◆ Given data
★ ★ ★ ★

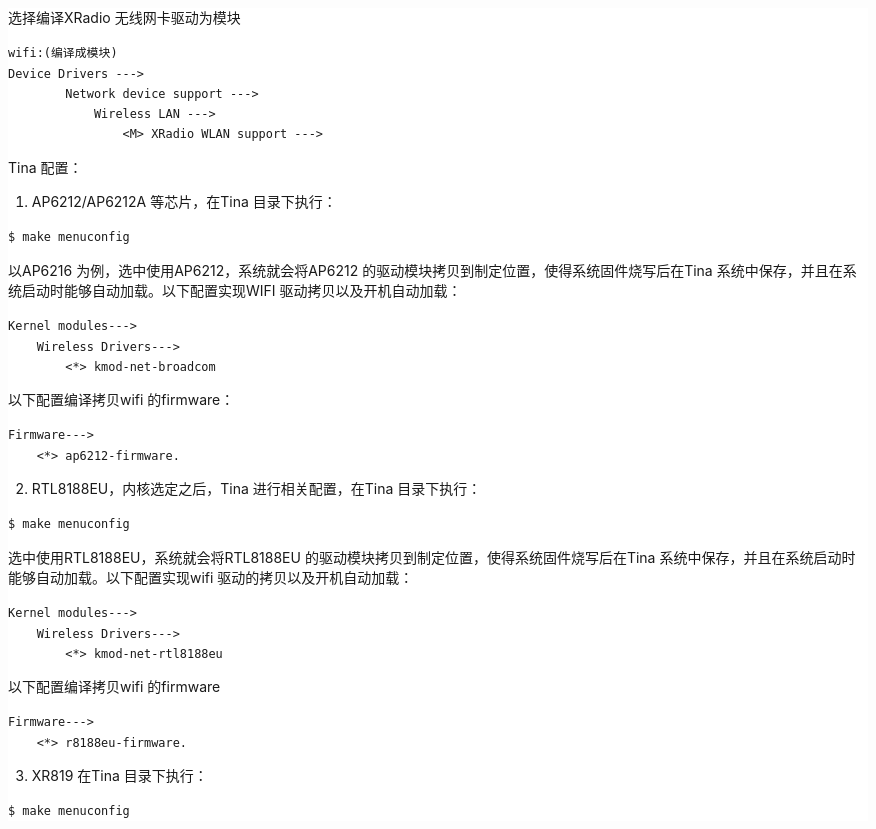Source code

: 选择编译XRadio 无线网卡驱动为模块

```
wifi:(编译成模块)
Device Drivers --->
		Network device support --->
			Wireless LAN --->
				<M> XRadio WLAN support --->
```

Tina 配置：
1) AP6212/AP6212A 等芯片，在Tina 目录下执行：

```
$ make menuconfig
```

以AP6216 为例，选中使用AP6212，系统就会将AP6212 的驱动模块拷贝到制定位置，使得系统固件烧写后在Tina 系统中保存，并且在系统启动时能够自动加载。以下配置实现WIFI 驱动拷贝以及开机自动加载：

```
Kernel modules--->
	Wireless Drivers--->
		<*> kmod-net-broadcom
```

以下配置编译拷贝wifi 的firmware：

```
Firmware--->
	<*> ap6212-firmware.
```

2) RTL8188EU，内核选定之后，Tina 进行相关配置，在Tina 目录下执行：

```
$ make menuconfig
```

选中使用RTL8188EU，系统就会将RTL8188EU 的驱动模块拷贝到制定位置，使得系统固件烧写后在Tina 系统中保存，并且在系统启动时能够自动加载。以下配置实现wifi 驱动的拷贝以及开机自动加载：

```
Kernel modules--->
	Wireless Drivers--->
		<*> kmod-net-rtl8188eu
```

以下配置编译拷贝wifi 的firmware

```
Firmware--->
	<*> r8188eu-firmware.
```

3) XR819 在Tina 目录下执行：

```
$ make menuconfig
```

★ ★ ★ ★

◆ The task
Wherever the string "的驱动模块拷贝到制定位置" occurs in the data, copy the line that holds it.

◆ The completed task
以AP6216 为例，选中使用AP6212，系统就会将AP6212 的驱动模块拷贝到制定位置，使得系统固件烧写后在Tina 系统中保存，并且在系统启动时能够自动加载。以下配置实现WIFI 驱动拷贝以及开机自动加载：
选中使用RTL8188EU，系统就会将RTL8188EU 的驱动模块拷贝到制定位置，使得系统固件烧写后在Tina 系统中保存，并且在系统启动时能够自动加载。以下配置实现wifi 驱动的拷贝以及开机自动加载：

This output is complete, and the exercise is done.